I think I’ve always been interested in what we can’t see, but the interest for this book was specifically as a mechanism for the time travel. I knew I wanted to explore the similarities and contrasts between modern and Victorian womanhood by moving a contemporary woman’s consciousness between two bodies in the past and present, and having the real historical people not only active in the Victorian occult, but interested in sex magic and astral travel was really useful.


> What are your favourite three books?


I can’t do absolute favorites. I just can’t. I can do recent favorites though. I’m reading Stacia Kane’s Unholy Ghosts right now and really enjoying it. And I recently read and loved Elif Batuman’s The Possessed, and finally, because you know I have to, the poetry of W. B. Yeats.


> What made you want to be a writer?


I had questions I couldn’t find any other way of asking.


> If you could, would you change places with any of your characters?


I think maybe I already have. ;-)


> What was the first novel (published or unpublished) that you wrote and how long did it take to write it?


The first novel I wrote is interred for your safety.


I wrote a messy, sprawling, hundred-thousand word “practice book” in which I learned a great deal about what I can’t and shouldn’t do. I’m not even going to mention the name. We don’t speak of the dead.


> What was the hardest scene for you to write?


The first. Always.


> If you still have one, what’s your day job? If you don’t, how long did it take before you could support yourself only on your writing?


Writing is my day job, but it’s not supporting me. I used to work in advertising, but stopped when I was pregnant with my second child. I made a pathetic attempt at online entrepreneurship and then moved on to writing as a rewarding (and inexpensive) activity to maintain a tenuous hold on what was left of my mind.


> What is your university degree in and does it help with your writing?


I have a degree in theatre history. I’m sure it helps, but damned if I could say how.


> When and where do you write?


I write when and where I can. I’m still fitting it in around the kids and house and life. But I have an adorable little netbook, so I’m pretty mobile. I’ve written sitting on the floor of my car between track events and in almost every coffee shop Austin has.


> What’s the best/worst thing about writing?


The space between idea and word.


> Do you have any advice for hopeful authors?


Write. Keep writing. Read. Keep writing. Get feedback. Keep writing. But keep writing. The world really needs more writers.


> Any tips against writers block?


Don’t forget to eat. Food, but mostly other things. Feed your mind. See things. Go to museums and movies. Have your heart broken. Travel. Read non-fiction. Meet your friends for dinner. Play. When nothing is coming out, it’s probably because there’s been nothing going in.


> How do you discipline yourself to write?


I have more trouble disciplining myself not to. It’s all about balance, and I’m a bit of a dervish.


> How many rejection letters did you get for your first novel or story?


I have no idea.

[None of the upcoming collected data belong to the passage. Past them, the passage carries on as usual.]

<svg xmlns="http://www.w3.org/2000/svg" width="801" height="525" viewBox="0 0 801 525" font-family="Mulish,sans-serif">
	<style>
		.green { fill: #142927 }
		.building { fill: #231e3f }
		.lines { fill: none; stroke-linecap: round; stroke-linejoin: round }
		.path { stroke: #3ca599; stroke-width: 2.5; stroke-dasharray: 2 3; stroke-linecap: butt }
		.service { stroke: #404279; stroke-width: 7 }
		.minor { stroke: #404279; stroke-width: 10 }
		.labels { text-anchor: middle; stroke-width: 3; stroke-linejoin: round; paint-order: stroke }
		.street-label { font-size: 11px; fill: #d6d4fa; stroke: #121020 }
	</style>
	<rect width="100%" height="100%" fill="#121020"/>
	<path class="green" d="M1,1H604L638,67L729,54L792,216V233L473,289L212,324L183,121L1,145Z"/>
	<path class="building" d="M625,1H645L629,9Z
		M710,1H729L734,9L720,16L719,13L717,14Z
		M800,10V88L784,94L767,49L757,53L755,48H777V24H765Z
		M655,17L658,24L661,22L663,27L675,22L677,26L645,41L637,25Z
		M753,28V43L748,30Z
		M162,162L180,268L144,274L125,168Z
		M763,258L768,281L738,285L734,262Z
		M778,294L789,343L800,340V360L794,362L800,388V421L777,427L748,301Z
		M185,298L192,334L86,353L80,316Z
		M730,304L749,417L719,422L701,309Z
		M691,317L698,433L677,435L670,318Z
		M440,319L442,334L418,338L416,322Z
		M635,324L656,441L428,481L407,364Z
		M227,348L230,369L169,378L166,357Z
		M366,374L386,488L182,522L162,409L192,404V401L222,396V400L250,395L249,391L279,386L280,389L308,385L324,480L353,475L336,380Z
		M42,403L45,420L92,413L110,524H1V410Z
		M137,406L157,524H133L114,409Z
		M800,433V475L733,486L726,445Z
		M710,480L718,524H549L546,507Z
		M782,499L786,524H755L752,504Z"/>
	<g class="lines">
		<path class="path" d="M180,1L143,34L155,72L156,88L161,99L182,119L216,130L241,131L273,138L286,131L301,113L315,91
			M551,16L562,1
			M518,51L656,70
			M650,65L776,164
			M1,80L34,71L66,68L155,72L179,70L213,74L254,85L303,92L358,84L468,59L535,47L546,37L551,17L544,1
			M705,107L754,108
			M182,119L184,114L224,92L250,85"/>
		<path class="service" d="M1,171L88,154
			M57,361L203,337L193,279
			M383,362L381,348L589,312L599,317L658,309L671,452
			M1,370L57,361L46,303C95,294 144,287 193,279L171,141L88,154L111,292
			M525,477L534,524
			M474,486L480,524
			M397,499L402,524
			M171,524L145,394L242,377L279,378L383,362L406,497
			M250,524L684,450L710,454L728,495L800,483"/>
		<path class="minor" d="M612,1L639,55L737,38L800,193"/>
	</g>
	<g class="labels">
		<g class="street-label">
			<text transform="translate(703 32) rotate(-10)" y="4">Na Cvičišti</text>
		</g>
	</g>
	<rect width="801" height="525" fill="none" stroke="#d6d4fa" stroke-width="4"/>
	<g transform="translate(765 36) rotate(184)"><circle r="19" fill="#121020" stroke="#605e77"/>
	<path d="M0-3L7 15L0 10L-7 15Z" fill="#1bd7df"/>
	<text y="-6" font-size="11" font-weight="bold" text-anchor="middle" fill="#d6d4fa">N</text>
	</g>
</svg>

I didn’t count. I tried to think about them as “not a yes” and I was looking for “yes,” so it was like digging through the laundry looking for socks. I have no idea how many pairs of underwear or t-shirts there were in the bucket. I just kept submitting to agents and entering contests until I got to socks.


Skyler White is the nationally bestselling author of dark fantasy novels ‘and Falling, Fly’ (Berkley, March 2010) and ‘In Dreams Begin’ (Berkley, November 2010). She lives in Austin, TX.